<<<<

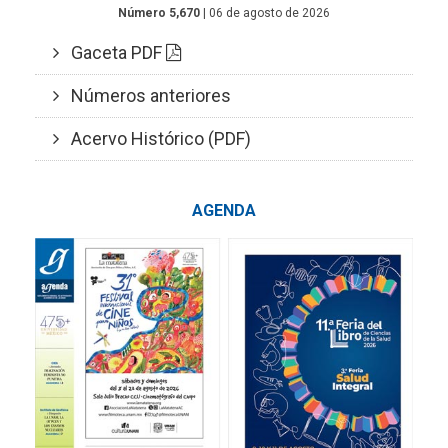
Número 5,670
| 06 de agosto de 2026
Gaceta PDF
Números anteriores
Acervo Histórico (PDF)
AGENDA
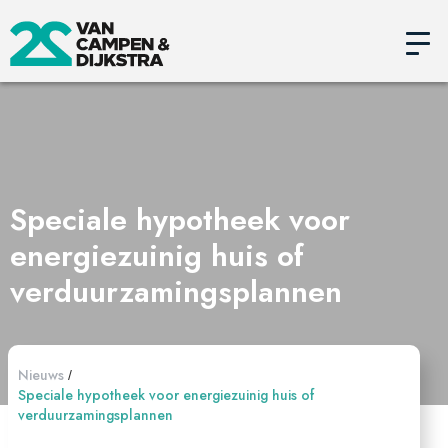
Speciale hypotheek voor
energiezuinig huis of
verduurzamingsplannen
Nieuws
/
Speciale hypotheek voor energiezuinig huis of
verduurzamingsplannen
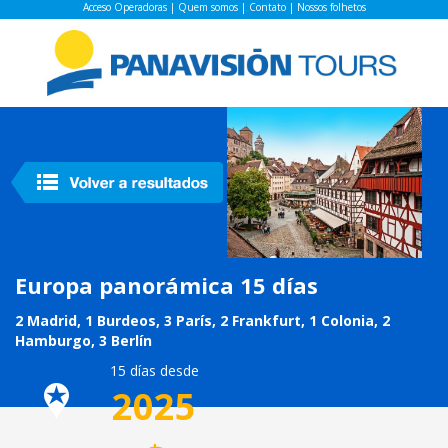
Acceso Operadoras
|
Quem somos
|
Contato
|
Nossos folhetos
Europa panorámica 15 días
2 Madrid, 1 Burdeos, 3 París, 2 Frankfurt, 1 Colonia, 2
Hamburgo, 3 Berlín
15 días desde
2025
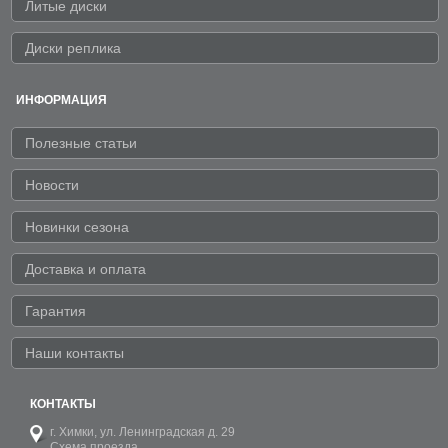
Литые диски
Диски реплика
ИНФОРМАЦИЯ
Полезные статьи
Новости
Новинки сезона
Доставка и оплата
Гарантия
Наши контакты
КОНТАКТЫ
г. Химки,
ул. Ленинградская д. 29
Схема проезда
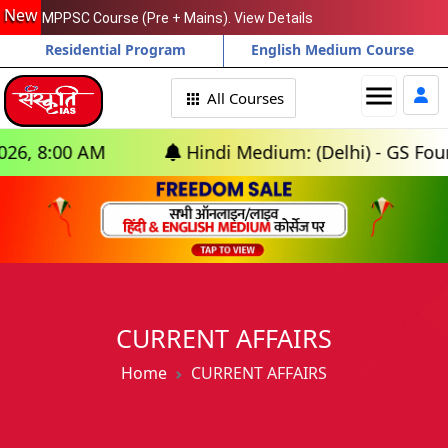
New
MPPSC Course (Pre + Mains). View Details
Residential Program
English Medium Course
menu
All Courses
0 AM
Hindi Medium: (Delhi) - GS Foundation (
CURRENT AFFAIRS
Home
CURRENT AFFAIRS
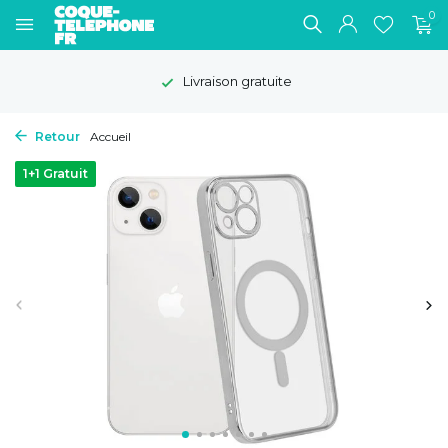
0
Livraison gratuite
Retour
Accueil
1+1 Gratuit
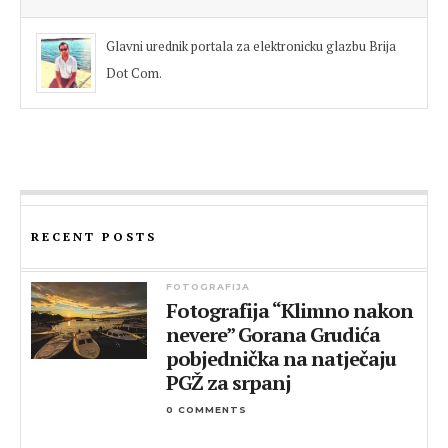
Glavni urednik portala za elektronicku glazbu Brija
Dot Com.
RECENT POSTS
FOTOGRAFIJA
Fotografija “Klimno nakon
nevere” Gorana Grudića
pobjednička na natječaju
PGŽ za srpanj
0 COMMENTS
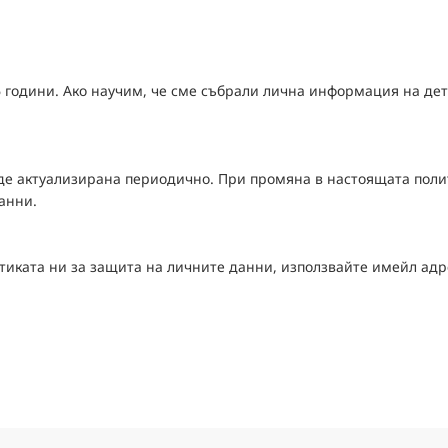
 години. Ако научим, че сме събрали лична информация на дет
е актуализирана периодично. При промяна в настоящата полит
анни.
итиката ни за защита на личните данни, използвайте имейл адр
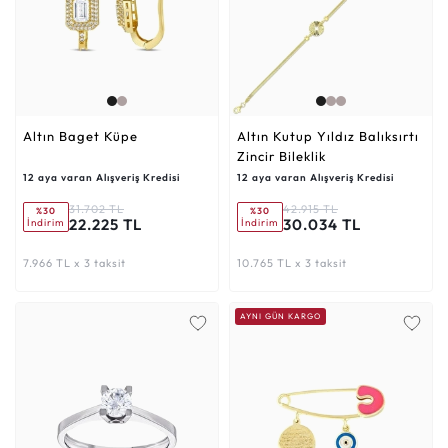
Altın Baget Küpe
Altın Kutup Yıldız Balıksırtı
Zincir Bileklik
12 aya varan Alışveriş Kredisi
12 aya varan Alışveriş Kredisi
31.702 TL
42.915 TL
%30
%30
22.225 TL
30.034 TL
İndirim
İndirim
7.966 TL x 3 taksit
10.765 TL x 3 taksit
AYNI GÜN KARGO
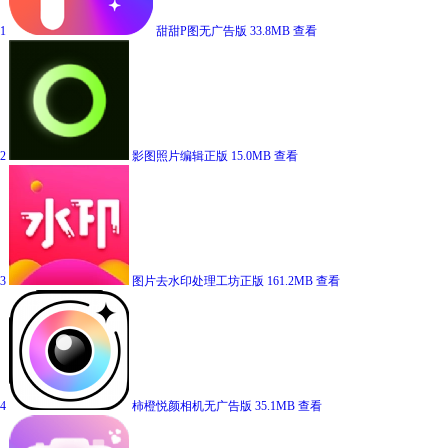
1
甜甜P图无广告版
33.8MB
查看
2
影图照片编辑正版
15.0MB
查看
3
图片去水印处理工坊正版
161.2MB
查看
4
柿橙悦颜相机无广告版
35.1MB
查看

>>>>

REQUIREMENT
Please pick out every line of the data above that contains the word "Altın" and copy each one, treating uppercase and lowercase as different.

RESULT FOR THIS EXERCISE
Altın Baget Küpe
Altın Kutup Yıldız Balıksırtı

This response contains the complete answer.